Task to carry out =
Below are entries to be transcribed exactly; exclude the pictures from the copy.

Material supplied =

+ + + + +

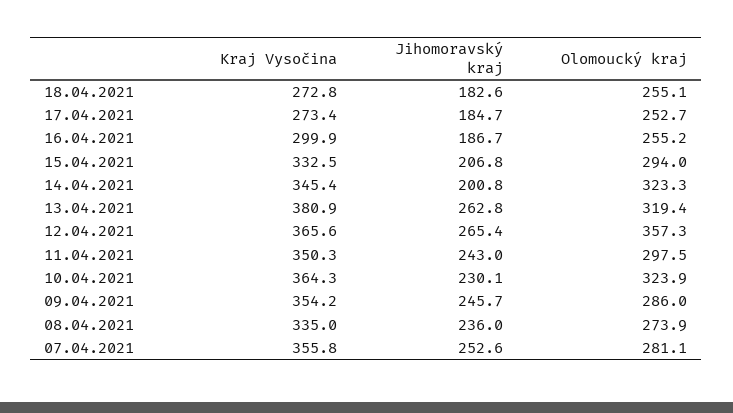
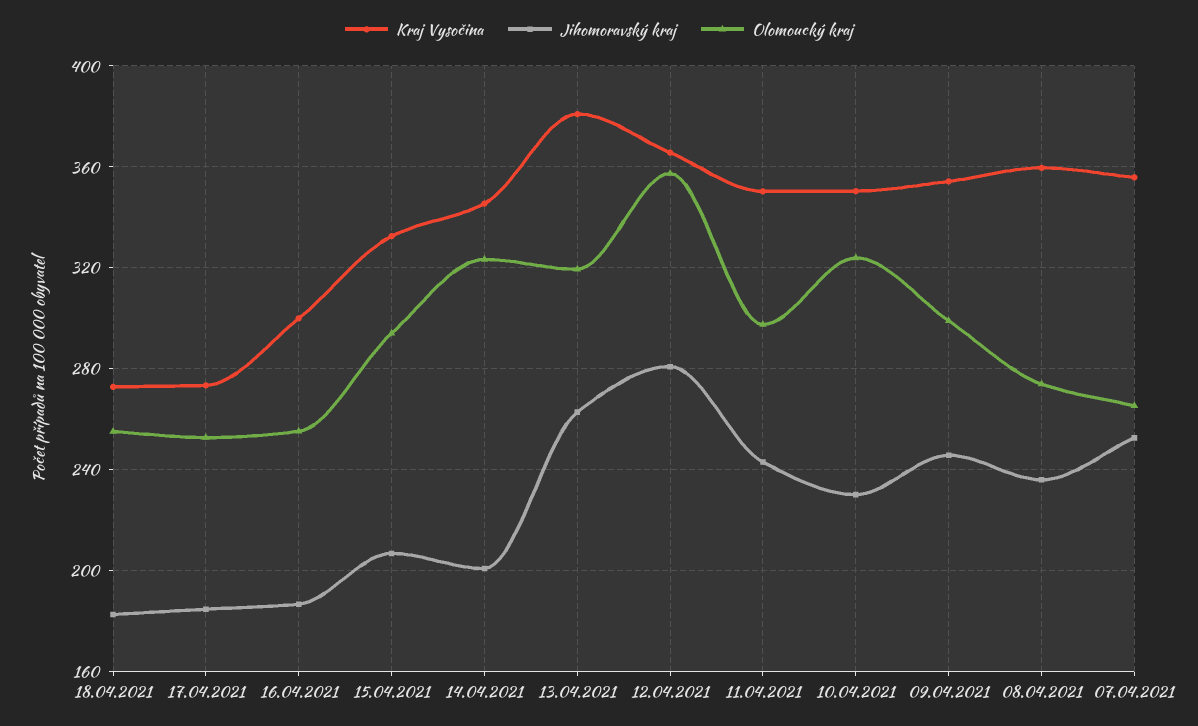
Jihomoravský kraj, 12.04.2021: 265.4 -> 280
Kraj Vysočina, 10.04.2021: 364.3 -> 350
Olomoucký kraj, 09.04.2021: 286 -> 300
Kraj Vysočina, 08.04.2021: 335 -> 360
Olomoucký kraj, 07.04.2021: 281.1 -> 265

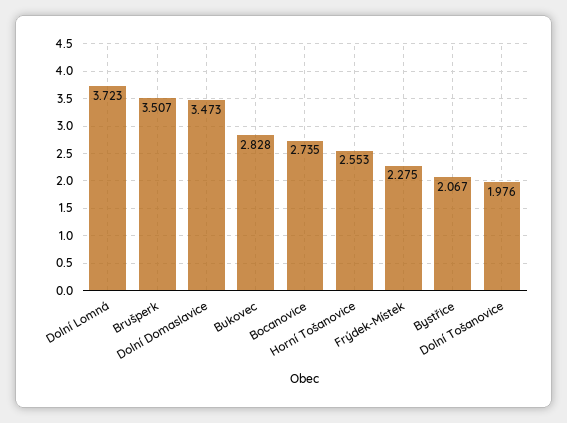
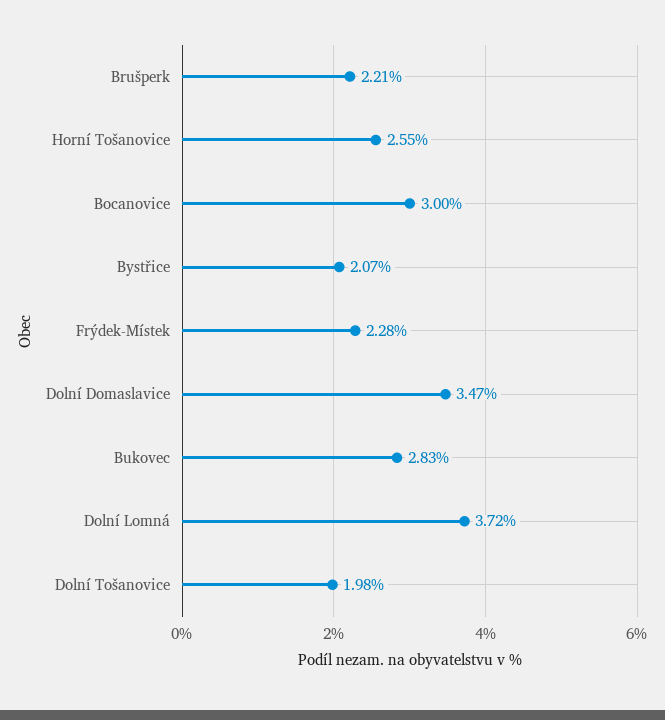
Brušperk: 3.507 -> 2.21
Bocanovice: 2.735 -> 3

+ + + + +

Answer area =
Jihomoravský kraj, 12.04.2021: 265.4 -> 280
Kraj Vysočina, 10.04.2021: 364.3 -> 350
Olomoucký kraj, 09.04.2021: 286 -> 300
Kraj Vysočina, 08.04.2021: 335 -> 360
Olomoucký kraj, 07.04.2021: 281.1 -> 265

Brušperk: 3.507 -> 2.21
Bocanovice: 2.735 -> 3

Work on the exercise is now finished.